Struggling With Python For-Loop Speed

Question

Before I start I will say I know this has been asked before, but I've struggled to implement the methods that have been suggested (such as running it via PyPy). This is a last ditch attempt to speed up the code.

Basically I have a piece of code that's around 600 lines long. The bulk of the code takes around 30 seconds to run, but one small section (4 lines long) takes between 5-15 minutes to run. Simple reason for this is it's a mathematical equation in a for-loop, in a for-loop, in a for-loop. So this equation is being calculated in the order of 50 million times. I accept it's going to take a while, but when the same thing is run within MATLAB it's done in under a minute normally. I believe this is because of JIT acceleration; but I might be wrong. Either way this makes me feel there must be a way of speeding this up. The code section is below (the matrices being used are pretty big so I thought I'd just say their dimensions as the numbers within them can vary).

    for k in range(7500):                   
        for jj in range(2):
            for ii in range(k+1):
                 Y[k][jj,0] += S[ii][jj] * c[k-ii][jj,jj] * U[ii][jj,jj]

Where the size of the matrices (/arrays) are:

numpy.shape(Y) = (7500, 2, 2)
numpy.shape(S) = (7500, 2, 1)
numpy.shape(c) = (7500, 2, 2)
numpy.shape(U) = (7500, 2, 2)

Does anyone see anything I could do to speed this up?

Edit 1:

As requested here's the MATLAB version of the above:

for k=1:7500
    for j=1:2
       for i=1:7500

           Y(j,1,k)=Y(j,1,k)+S(j,1,i)*c(j,j,k+1-i)*U(j,j,i);

       end
    end
end

Edit 2:

Should have added, I'm using 3.4.2

Also, sadly I don't have the source maths behind the code. I have it for around 2/3 of the code, but not the latter third. I just have the MATLAB code to convert. (For now at least)

Answer 1

The result can be obtained using np.convolve.

import numpy as np

S = np.random.rand(1000, 2, 1)
c = np.random.rand(1000, 2, 2)
U = np.random.rand(1000, 2, 2)

Y = np.zeros_like(U)
for k in range(1000):
    for jj in range(2):
        for ii in range(k+1):
            Y[k,jj,0] += S[ii,jj,0] * c[k-ii,jj,jj] * U[ii,jj,jj]

Yx = np.zeros_like(Y)
for jj in range(2):
    Yx[:,jj,0] += np.convolve(S[:,jj,0] * U[:,jj,jj], c[:,jj,jj], mode='full')[:Yx.shape[0]]

print(abs(Y - Yx).max())
# -> 3.12638803734e-13

How to find this? Notice that things are just multiplied together along the jj axis, and that the ii summation is actually a convolution. Then it's just a matter of fiddling the indices correctly in the numpy function.

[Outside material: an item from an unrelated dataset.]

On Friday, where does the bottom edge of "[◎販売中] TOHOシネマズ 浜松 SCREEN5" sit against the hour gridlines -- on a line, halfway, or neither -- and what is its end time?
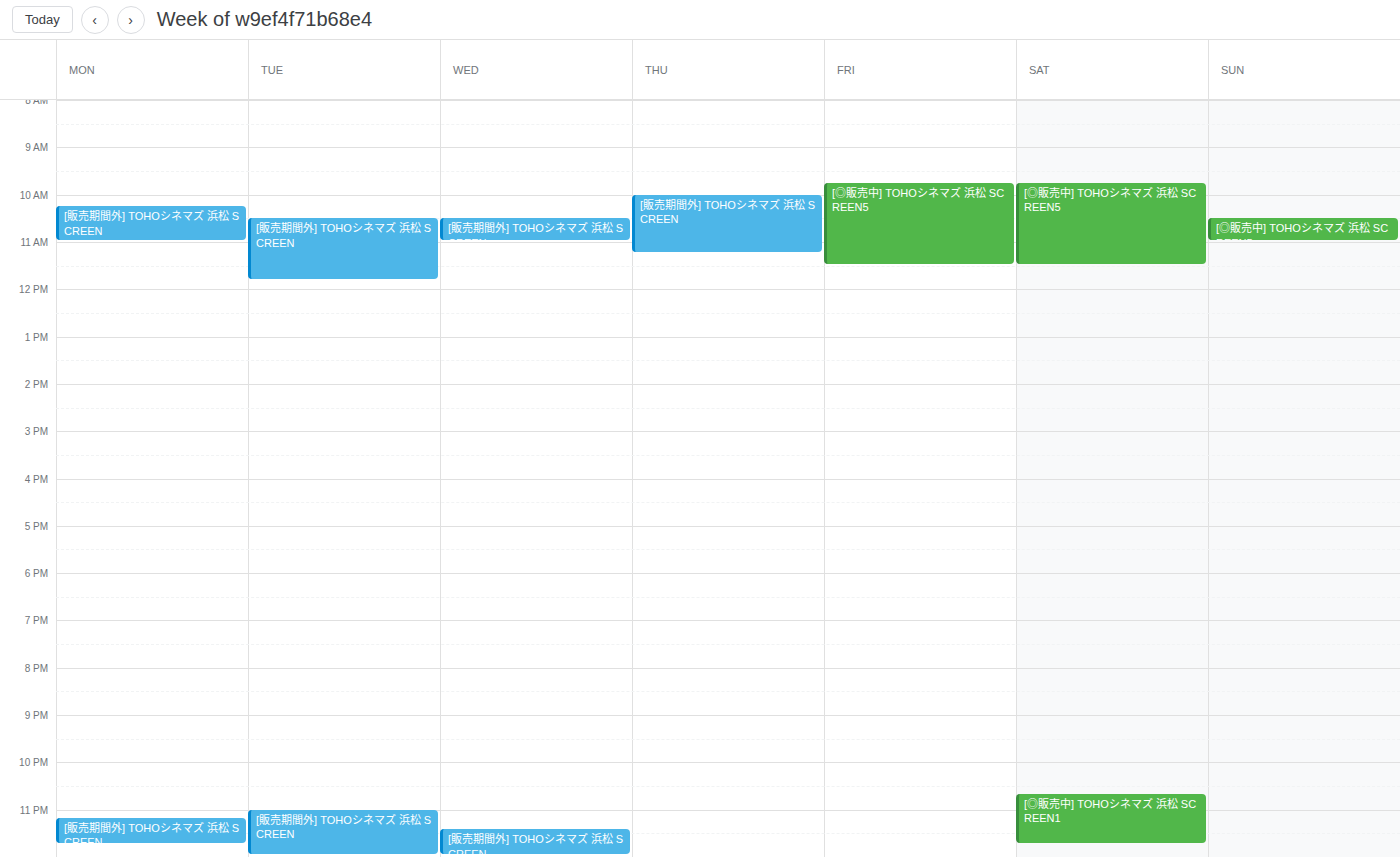
11:30 -- halfway between the 11:00 and 12:00 lines.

If you want additional speed, subsituting convolve with scipy.signal.fftconvolve may speed it up even more. Some timings:

for loops:         77 s
np.convolve:       33.6 ms
fftconvolve:       1.48 ms

This gives a nice ~ 50000x speedup.

Note also that you should always write Y[k,jj,0] and not Y[k][jj,0] -- since there is no JIT, the latter creates a temporary array view, which is going to cost you if you evaluate the expression a large number of times. Rewriting the line in your for loop expression as

Y[k,jj,0] += S[ii,jj,0] * c[k-ii,jj,jj] * U[ii,jj,jj]

speeds up the evaluation already by a factor of 4 (!).